Benjamin Kummer, MD
Percutaneous coronary intervention (PCI) is infrequently complicated by stroke, which tends to occur more frequently after emergent PCI, and is highly morbid when it occurs. However, the relationship between PCI setting (emergent vs. elective) or stroke subtype (ischemic vs. hemorrhagic) and stroke risk factors, as well as post-PCI stroke outcomes, remains unclear. Myint et al. sought to address these gaps in knowledge by studying approximately 560,000 PCI patients from the British Cardiovascular Intervention Society database, using in-hospital major adverse cardiovascular events (MACE) and 30-day mortality as outcomes.

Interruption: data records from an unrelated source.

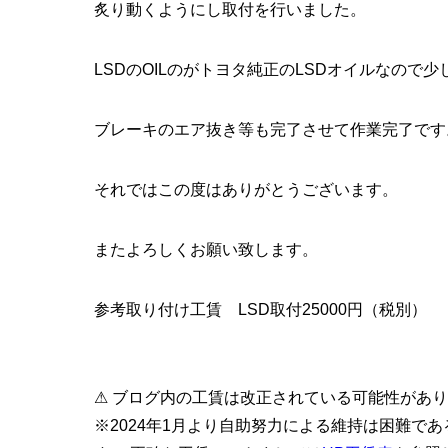
炙り動くようにし取付を行いました。
LSDのOILのがトヨタ純正のLSDオイルなので
ブレーキのエア抜き等も完了させて作業完了です
それではこの度はありがとうございます。
またよろしくお願い致します。
参考取り付け工賃 LSD取付25000円（税別）
⚠ ブログ内の工賃は改正されている可能性があ
※2024年1月より自助努力による維持は困難で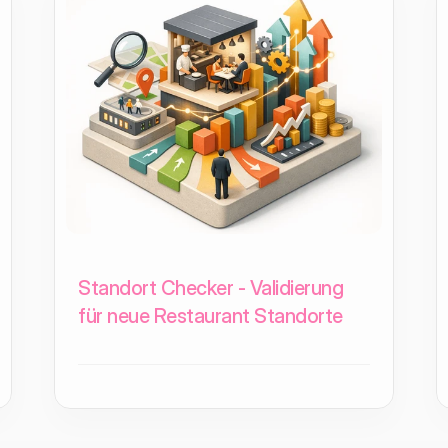
Standort Checker - Validierung
für neue Restaurant Standorte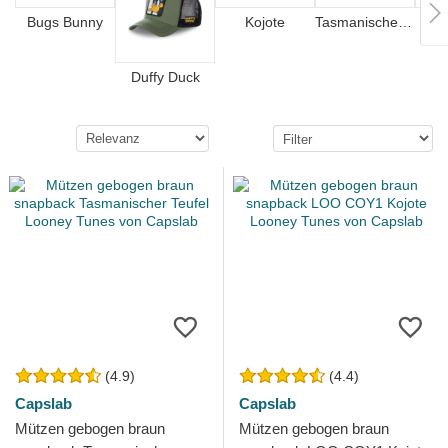
Bugs Bunny
Kojote
Tasmanischer Teufel
Tom 
Duffy Duck
(4.9)
(4.4)
Capslab
Capslab
Mützen gebogen braun
Mützen gebogen braun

The rate of any post-PCI stroke was low (0.13%), 80% of strokes were ischemic, and any post-PCI stroke was associated with increased odds of poor outcome irrespective of setting (ORs, no stroke as reference: elective MACE 21.05, p<0.001, emergent MACE 6.25, p<0.001, elective mortality 37.90, p<0.001, emergent mortality 5.00, p<0.001). ORs were higher in the elective vs. emergent setting. The odds of mortality after hemorrhagic stroke (ORs: elective 175.24, p<0.001, emergent 21.50, p<0.001) were higher than after ischemic stroke irrespective of setting (ORs: elective 17.61, p<0.001, emergent 3.11, p<0.001), consistent with the high mortality associated with ICH.
Generally, setting did not significantly affect the odds of poor outcome—except for ischemic stroke after emergent PCI, which had lower odds of in-hospital MACE than after ischemic stroke in the elective setting (OR 0.44, 95%CI 0.22-0.86). The authors attributed this to higher usage of “advanced” anti-platelet medications / GP IIb/IIIa inhibitors in emergent PCI settings.
Stroke risk factors differed by PCI setting. Female sex and cardiovascular comorbidities such as CABG, cardiogenic shock, ventilator/circulatory support and STEMI were associated with increased odds of stroke in the emergent setting, whereas female sex and the use of GP IIb/IIIa inhibitors were the main risk factors for the elective setting. There were also differences in risk factors according to stroke subtype; thrombectomy was associated with ischemic stroke, whereas thrombolysis was associated with hemorrhagic stroke. The main limitations were unclear ascertainment of stroke, absent functional status data and post-stroke management, plus the impossibility of gauging the timing of stroke in relation to PCI.
Overall, the study confirms the rarity and known high morbidity and mortality of post-PCI stroke once it occurs, and also shows that risk factors vary between stroke subtypes and settings. However, PCI setting does not seem to have major impact on the likelihood of poor outcome after post-PCI stroke.